─── TEXT PASSAGE

I'm on pins and needles.......the first thing I look at when I log onto this board is the "PE RESULTS" Section - just waiting to see a new thread reporting so-and-so's results. I know its sooo early to be amped up and nervous about it - but I am!


----------



## maximus808 (May 13, 2011)

I know what you guys are going through. There was a state website that shows the listing of all the licensed engineers and I use to check that site to see if my name was on it before the results were released. Such torture! But don't worry....it soon will be over. Good luck guys!


----------



## maximus808 (May 13, 2011)

I know what you guys are going through. There was a state website that shows the listing of all the licensed engineers and I use to check that site to see if my name was on it before the results were released. Such torture! But don't worry....it soon will be over. Good luck guys!


----------



## knight1fox3 (May 13, 2011)

While waiting for the Oct. 2010 results, someone posted the link below to try and help lighten the mood a bit. I found it to be pretty funny. Hopefully all of you will get to experience something similar. 



DBC said:


> I did my victory dance as a way to surprise my parents:


----------



## Exception Collection (May 13, 2011)

maximus808 said:


> I know what you guys are going through. There was a state website that shows the listing of all the licensed engineers and I use to check that site to see if my name was on it before the results were released. Such torture! But don't worry....it soon will be over. Good luck guys!


I got the NCEES notice 3 weeks before I was listed on the WA site. They wait until they get and have processed a paper copy of the results; the paper is mailed at the same time the notice to you is.


----------



## Carnac (May 26, 2011)

I got my results by going directly to NCEES and logging in. I still haven't received my e-mail notice from the state. So I would check there


----------



## twropn (May 27, 2011)

──────

**THE PROBLEM**: Quote everything in the forum thread from "While waiting for" down to "experience something similar.", word for word. Work only from the forum thread.

─── PROVIDED MATERIAL

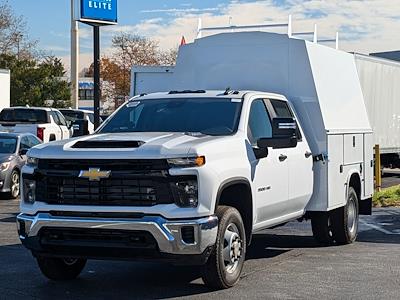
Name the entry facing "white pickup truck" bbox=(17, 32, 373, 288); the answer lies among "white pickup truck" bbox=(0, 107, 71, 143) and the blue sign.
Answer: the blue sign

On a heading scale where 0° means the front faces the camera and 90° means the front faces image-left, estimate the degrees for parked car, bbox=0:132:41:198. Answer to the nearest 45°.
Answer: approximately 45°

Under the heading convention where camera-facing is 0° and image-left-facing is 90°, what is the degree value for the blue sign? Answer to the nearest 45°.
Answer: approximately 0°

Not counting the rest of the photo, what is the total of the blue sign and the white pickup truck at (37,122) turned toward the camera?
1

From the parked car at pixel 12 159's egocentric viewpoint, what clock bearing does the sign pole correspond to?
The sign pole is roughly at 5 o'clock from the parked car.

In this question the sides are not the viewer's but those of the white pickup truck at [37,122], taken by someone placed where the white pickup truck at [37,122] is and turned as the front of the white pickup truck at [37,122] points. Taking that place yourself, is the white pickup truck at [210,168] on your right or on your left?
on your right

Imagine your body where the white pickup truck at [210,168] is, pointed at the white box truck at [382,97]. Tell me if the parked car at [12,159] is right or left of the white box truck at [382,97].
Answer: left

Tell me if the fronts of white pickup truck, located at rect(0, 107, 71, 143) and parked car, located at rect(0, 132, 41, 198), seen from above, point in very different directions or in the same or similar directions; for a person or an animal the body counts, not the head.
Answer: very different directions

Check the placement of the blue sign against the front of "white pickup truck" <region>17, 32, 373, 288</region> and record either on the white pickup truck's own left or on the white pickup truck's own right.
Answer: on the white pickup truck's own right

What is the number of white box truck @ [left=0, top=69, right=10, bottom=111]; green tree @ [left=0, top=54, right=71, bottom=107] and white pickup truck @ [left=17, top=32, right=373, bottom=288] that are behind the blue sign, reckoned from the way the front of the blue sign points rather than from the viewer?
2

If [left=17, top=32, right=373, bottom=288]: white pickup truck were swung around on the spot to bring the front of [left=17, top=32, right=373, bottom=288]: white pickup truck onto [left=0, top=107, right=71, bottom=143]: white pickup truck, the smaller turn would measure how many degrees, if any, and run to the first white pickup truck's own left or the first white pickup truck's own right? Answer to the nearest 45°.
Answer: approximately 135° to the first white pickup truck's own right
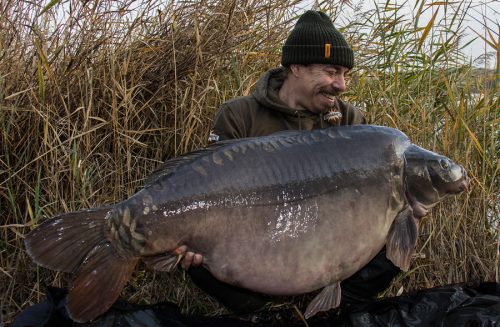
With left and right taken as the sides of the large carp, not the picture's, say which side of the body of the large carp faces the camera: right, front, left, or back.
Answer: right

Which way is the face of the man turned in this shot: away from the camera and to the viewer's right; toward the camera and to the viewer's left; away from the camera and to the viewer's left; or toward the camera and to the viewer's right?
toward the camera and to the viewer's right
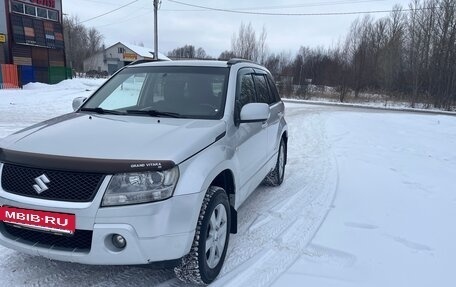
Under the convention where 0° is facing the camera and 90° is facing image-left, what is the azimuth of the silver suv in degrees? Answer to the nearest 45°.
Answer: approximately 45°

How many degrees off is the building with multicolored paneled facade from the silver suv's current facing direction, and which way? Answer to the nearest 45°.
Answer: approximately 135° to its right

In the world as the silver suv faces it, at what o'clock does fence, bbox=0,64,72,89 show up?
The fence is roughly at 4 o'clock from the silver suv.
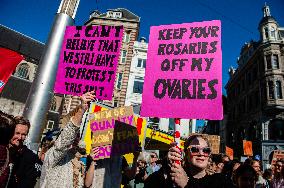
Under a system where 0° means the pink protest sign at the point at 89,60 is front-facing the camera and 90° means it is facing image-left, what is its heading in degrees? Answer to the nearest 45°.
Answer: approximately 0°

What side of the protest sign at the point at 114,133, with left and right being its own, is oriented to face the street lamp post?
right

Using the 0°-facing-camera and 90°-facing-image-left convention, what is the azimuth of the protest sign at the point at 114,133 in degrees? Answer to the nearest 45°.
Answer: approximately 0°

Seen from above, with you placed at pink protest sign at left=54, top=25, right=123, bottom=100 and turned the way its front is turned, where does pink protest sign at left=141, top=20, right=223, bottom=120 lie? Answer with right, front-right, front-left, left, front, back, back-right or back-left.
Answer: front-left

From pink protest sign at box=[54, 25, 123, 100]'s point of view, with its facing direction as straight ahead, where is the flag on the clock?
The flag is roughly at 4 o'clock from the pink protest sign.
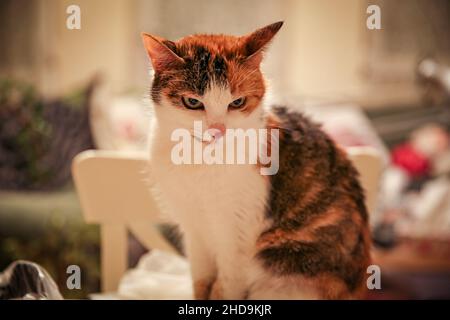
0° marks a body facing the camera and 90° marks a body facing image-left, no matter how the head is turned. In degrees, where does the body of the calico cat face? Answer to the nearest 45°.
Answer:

──────

**SOLUTION**:
While waiting for the Oct. 2010 results, someone posted the link below to try and help lighten the mood a bit. I found it to be pretty funny. Hopefully all of you will get to experience something similar.